■ **Assignment**: Transcribe all the lines below exactly. Omit the pictures.

Document structure recognition data:
--- START ---

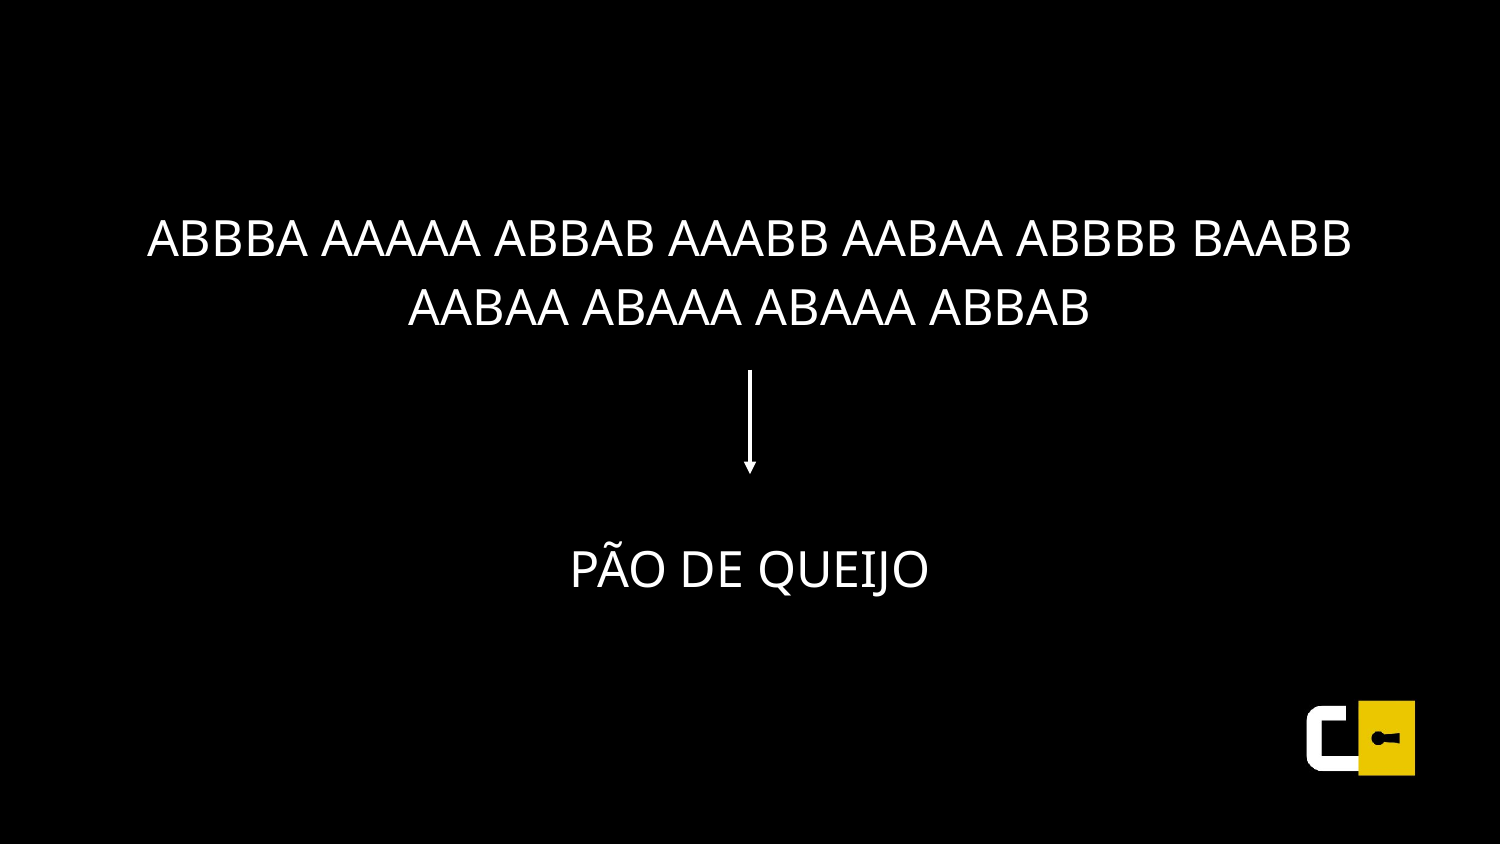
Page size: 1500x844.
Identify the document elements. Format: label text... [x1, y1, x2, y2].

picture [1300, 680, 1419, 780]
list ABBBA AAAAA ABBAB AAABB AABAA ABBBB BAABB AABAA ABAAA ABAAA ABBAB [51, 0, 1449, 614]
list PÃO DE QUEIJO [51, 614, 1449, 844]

--- END ---

■ **Solution below**:
Page size: 1500x844.
Identify the document elements. Format: label text... [x1, y1, x2, y2].

picture [1300, 680, 1419, 780]
list ABBBA AAAAA ABBAB AAABB AABAA ABBBB BAABB AABAA ABAAA ABAAA ABBAB [51, 0, 1449, 614]
list PÃO DE QUEIJO [51, 614, 1449, 844]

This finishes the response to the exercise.